_RECORDED INFORMATION_.
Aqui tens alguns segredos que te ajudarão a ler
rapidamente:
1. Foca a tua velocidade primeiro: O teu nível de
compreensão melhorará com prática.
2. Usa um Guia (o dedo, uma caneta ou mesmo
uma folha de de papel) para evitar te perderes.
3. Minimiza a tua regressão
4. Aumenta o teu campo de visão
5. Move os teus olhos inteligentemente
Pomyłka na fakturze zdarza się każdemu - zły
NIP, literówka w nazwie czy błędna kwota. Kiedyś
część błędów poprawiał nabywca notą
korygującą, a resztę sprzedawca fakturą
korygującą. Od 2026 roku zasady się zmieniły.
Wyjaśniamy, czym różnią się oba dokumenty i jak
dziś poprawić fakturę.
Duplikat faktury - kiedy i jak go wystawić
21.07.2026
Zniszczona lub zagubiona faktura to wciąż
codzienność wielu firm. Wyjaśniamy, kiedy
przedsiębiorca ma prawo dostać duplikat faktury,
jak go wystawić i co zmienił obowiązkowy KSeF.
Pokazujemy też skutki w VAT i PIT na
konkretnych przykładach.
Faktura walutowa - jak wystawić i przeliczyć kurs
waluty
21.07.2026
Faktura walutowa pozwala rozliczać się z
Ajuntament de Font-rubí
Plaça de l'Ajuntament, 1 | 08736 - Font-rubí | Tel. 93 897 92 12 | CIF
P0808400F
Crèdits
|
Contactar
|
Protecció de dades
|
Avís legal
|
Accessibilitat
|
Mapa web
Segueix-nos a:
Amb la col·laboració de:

* * *

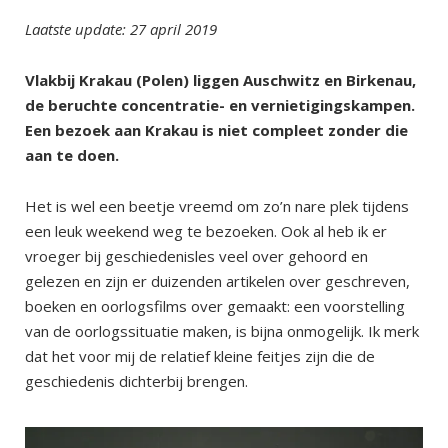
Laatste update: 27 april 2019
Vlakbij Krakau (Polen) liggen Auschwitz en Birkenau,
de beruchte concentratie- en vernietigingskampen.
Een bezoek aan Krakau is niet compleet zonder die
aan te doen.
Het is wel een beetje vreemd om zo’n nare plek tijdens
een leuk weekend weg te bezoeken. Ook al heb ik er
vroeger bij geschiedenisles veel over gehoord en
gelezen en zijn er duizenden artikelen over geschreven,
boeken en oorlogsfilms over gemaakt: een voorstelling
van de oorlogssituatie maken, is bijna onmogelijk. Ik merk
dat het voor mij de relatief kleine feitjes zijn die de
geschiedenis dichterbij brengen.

_TO-DO ITEM_.
In the entries above, find the line holding "Aqui tens alguns" and the line holding "Amb la col·laboració"; print both of them and every line between, exactly, and nothing else.

_RESPONSE BELOW_.
Aqui tens alguns segredos que te ajudarão a ler
rapidamente:
1. Foca a tua velocidade primeiro: O teu nível de
compreensão melhorará com prática.
2. Usa um Guia (o dedo, uma caneta ou mesmo
uma folha de de papel) para evitar te perderes.
3. Minimiza a tua regressão
4. Aumenta o teu campo de visão
5. Move os teus olhos inteligentemente
Pomyłka na fakturze zdarza się każdemu - zły
NIP, literówka w nazwie czy błędna kwota. Kiedyś
część błędów poprawiał nabywca notą
korygującą, a resztę sprzedawca fakturą
korygującą. Od 2026 roku zasady się zmieniły.
Wyjaśniamy, czym różnią się oba dokumenty i jak
dziś poprawić fakturę.
Duplikat faktury - kiedy i jak go wystawić
21.07.2026
Zniszczona lub zagubiona faktura to wciąż
codzienność wielu firm. Wyjaśniamy, kiedy
przedsiębiorca ma prawo dostać duplikat faktury,
jak go wystawić i co zmienił obowiązkowy KSeF.
Pokazujemy też skutki w VAT i PIT na
konkretnych przykładach.
Faktura walutowa - jak wystawić i przeliczyć kurs
waluty
21.07.2026
Faktura walutowa pozwala rozliczać się z
Ajuntament de Font-rubí
Plaça de l'Ajuntament, 1 | 08736 - Font-rubí | Tel. 93 897 92 12 | CIF
P0808400F
Crèdits
|
Contactar
|
Protecció de dades
|
Avís legal
|
Accessibilitat
|
Mapa web
Segueix-nos a:
Amb la col·laboració de:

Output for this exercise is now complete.